Clive tenía sus propias maneras de mantenerse entre dos aguas, y todas bien ensayadas.

—Russell…, si me lo permite…, Ned. Creo que los dos estáis siendo ligeramente egoístas. Somos un servicio. Vivimos en una comunidad corporativa. Son nuestros jefes, no nosotros solos, quienes han dado a «Pájaro Azul» su bendición. Existe una voluntad corporativa que es más grande que ninguno de nosotros.

Otro error, pensé. Es más pequeña que todos nosotros. Es un insulto a las posibilidades de cada uno de nosotros, excepto quizá de Clive, que, por lo tanto, la necesita.

Sheriton se volvió de nuevo hacia Ned, pero siguió sin levantar la voz.

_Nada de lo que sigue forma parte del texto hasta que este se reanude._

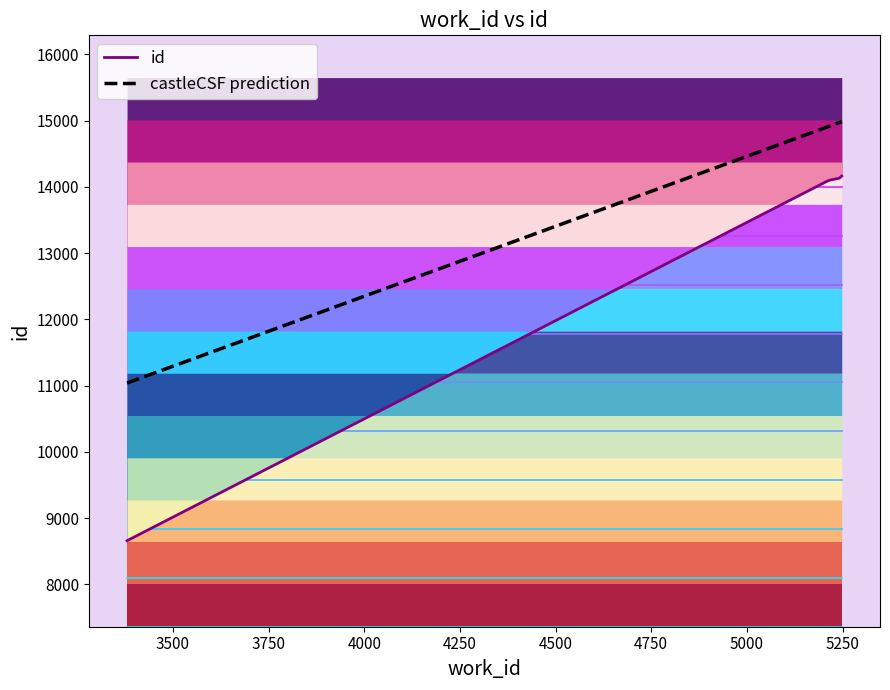

Reading left to right, what are all the values shown in this chart?

3380=8658	5214=14099	5248=14139	5248=14164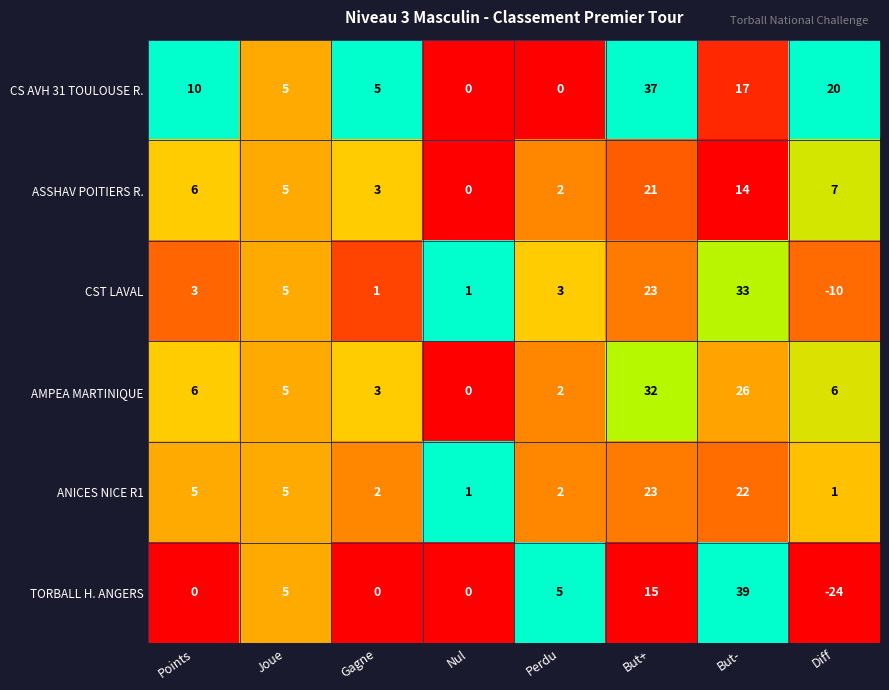

At which label is CS AVH 31 TOULOUSE R. closest to 18?

But-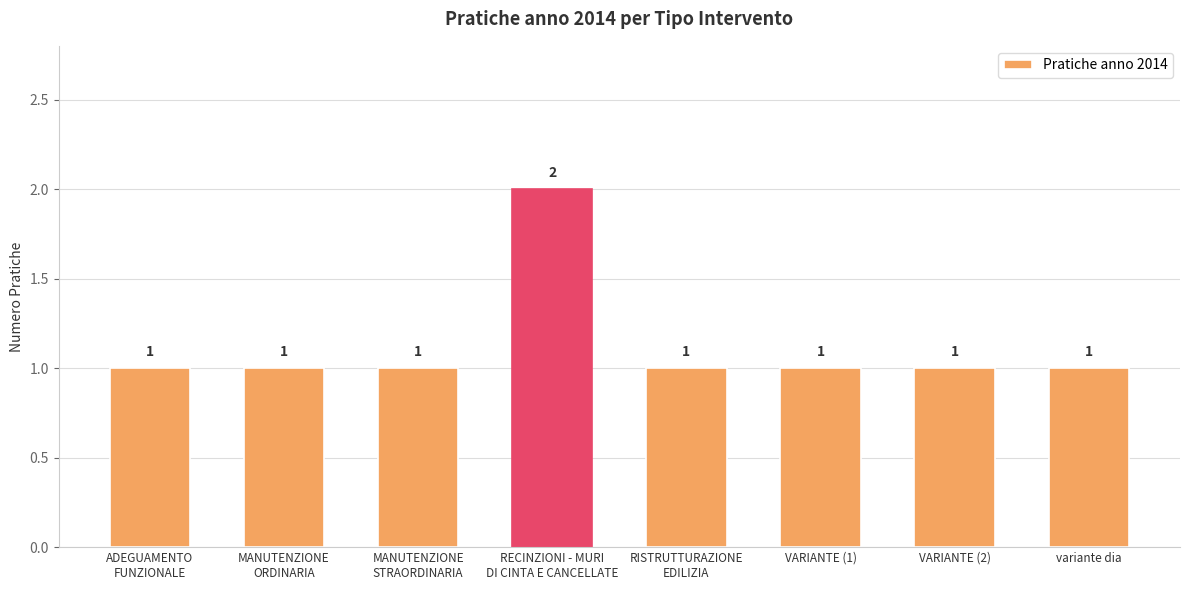

Approximately how many times larger is the value at ADEGUAMENTO
FUNZIONALE compared to MANUTENZIONE
STRAORDINARIA?

1.0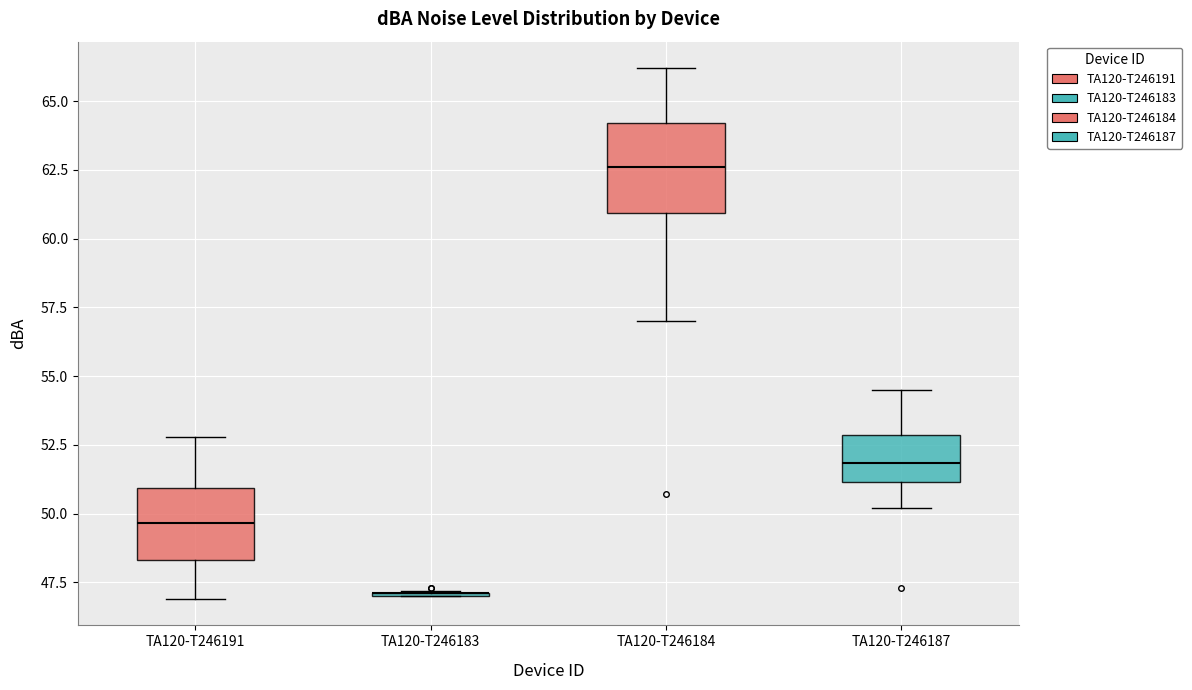

Where is the lower edge of the box for TA120-T246184 on the y-axis? The values are not printed on the chart, so give them approximately, as read against the axis.

61.0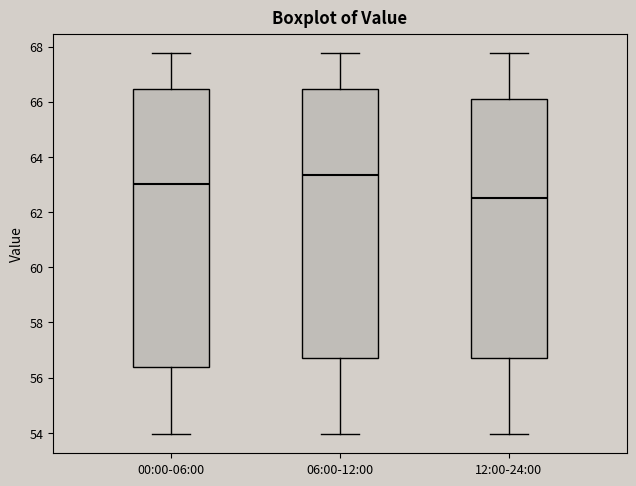

Where does the lower whisker of the box for 06:00-12:00 end on the y-axis? The values are not printed on the chart, so give them approximately, as read against the axis.

54.0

—Ned, ¿tienes idea de lo que sucederá en Washington y Langley si fracaso
ahora?
¿Puedes imaginar las carcajadas de hiena que resonarán a través del Atlántico procedentes de Defensa, el Pentágono y los neandertales? ¿Puedes barruntar qué opinión se formarían del material de «Pájaro Azul»? —señaló sin aparente rencor a Johnny, que permanecía con expresión estólida, mirando sucesivamente a cada uno de ellos—. ¿Imaginas el informe de este sujeto? ¿De este Judas? Estábamos esparciendo un poco de moderación por la ciudad, ¿recuerdas? Y ahora me dices que tengo que arrojar a «Pájaro Azul» a los chacales.